The attorney felt the blood-muddied soil before he reached Talbot’s side. He stopped beside the body, lifted Talbot’s wrist, and felt for a pulse. There was none. After several seconds he gently laid the wrist back down and held two fingers beneath Talbot’s nostrils. There was no hint of life.

The attorney squeezed Talbot’s hand. He hadn’t been very happy in this world. If there were an afterlife, he hoped that Talbot would find peace in it.

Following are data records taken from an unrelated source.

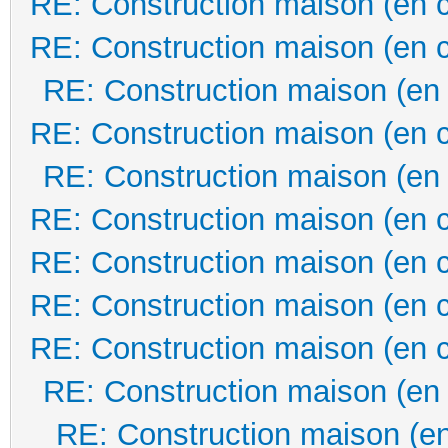
RE: Construction maison (en 
RE: Construction maison (en 
RE: Construction maison (en
RE: Construction maison (en 
RE: Construction maison (en
RE: Construction maison (en 
RE: Construction maison (en 
RE: Construction maison (en 
RE: Construction maison (en 
RE: Construction maison (en
RE: Construction maison (en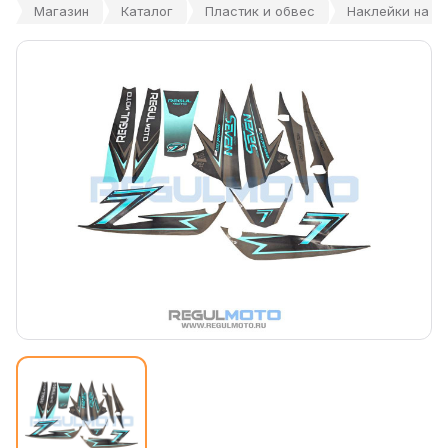
Магазин
Каталог
Пластик и обвес
Наклейки на пл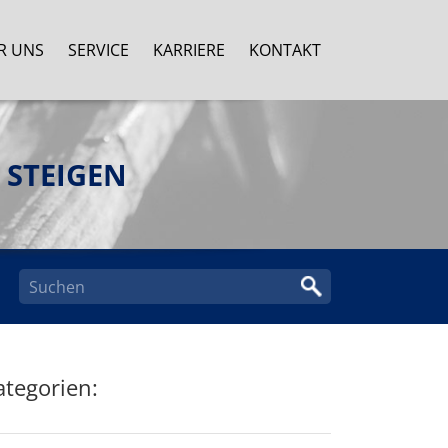
R UNS
SERVICE
KARRIERE
KONTAKT
 STEIGEN
ategorien: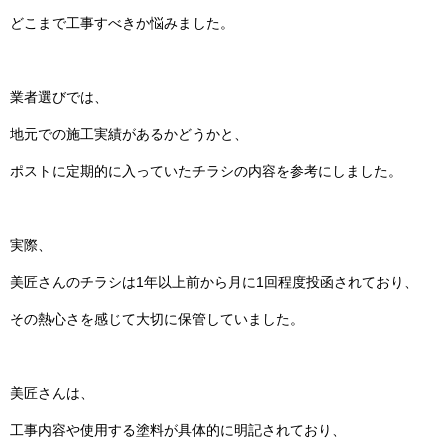
どこまで工事すべきか悩みました。
業者選びでは、
地元での施工実績があるかどうかと、
ポストに定期的に入っていたチラシの内容を参考にしました。
実際、
美匠さんのチラシは1年以上前から月に1回程度投函されており、
その熱心さを感じて大切に保管していました。
美匠さんは、
工事内容や使用する塗料が具体的に明記されており、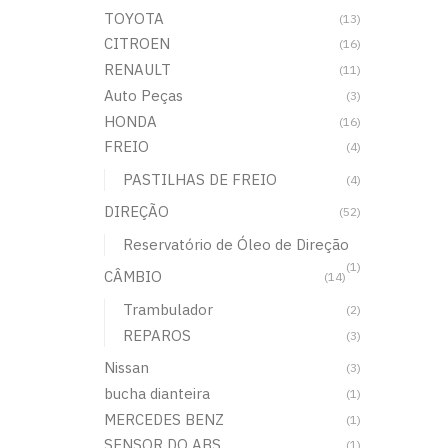
TOYOTA
(13)
CITROEN
(16)
RENAULT
(11)
Auto Peças
(3)
HONDA
(16)
FREIO
(4)
PASTILHAS DE FREIO
(4)
DIREÇÃO
(52)
Reservatório de Óleo de Direção
(1)
CÂMBIO
(14)
Trambulador
(2)
REPAROS
(3)
Nissan
(3)
bucha dianteira
(1)
MERCEDES BENZ
(1)
SENSOR DO ABS
(1)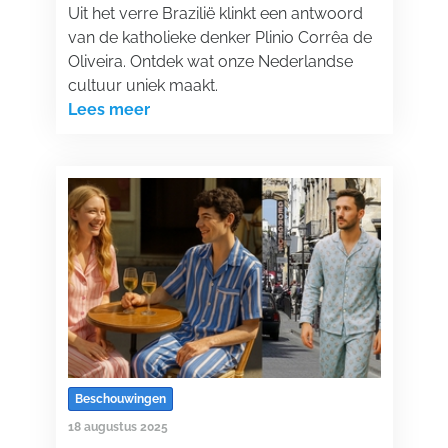
Uit het verre Brazilië klinkt een antwoord
van de katholieke denker Plinio Corrêa de
Oliveira. Ontdek wat onze Nederlandse
cultuur uniek maakt.
Lees meer
Beschouwingen
18 augustus 2025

Stevenson climbed to his knees and leaned over Talbot’s body. It occurred to him that he might need a weapon if he were going to get Dr. Cooke away from here, and Dracula’s smallsword was the only one handy. Putting his left hand on Talbot’s bloody lower back, he grabbed the hilt in his other hand and pulled. The smallsword slipped out smoothly. The attorney made a face as he wiped the blood and bits of sinew on the straw beside Talbot’s body.

With monumental effort, he stood and turned back toward the monsters. It was like a tableau from a hellish painting by Hieronymus Bosch. Frankenstein’s creation had managed to wrest the wolf from his throat. Now he was attempting to pin it to the floor with one hand while striking it with the other. The wolf continued to bark and snap at the Monster’s pale flesh. Stevenson wished he could help the sad, dumb giant. But this was not a fight for men. Clenching his teeth to keep from crying out, he crouched very low, walked past the grindstone, and hurried out the millhouse door.

Moonlight lit the way as Stevenson made his way to the mansion. Except for moths drawn toward the amber light at the front entrance, he encountered nothing living or dead as he crossed the yard and the path. He stepped onto the portico, the sword held in front of him. The drapes were drawn at the windows and he made his way quickly to the front door. He stood to the right of the double doors and listened. He heard nothing, not even the shuffle of feet.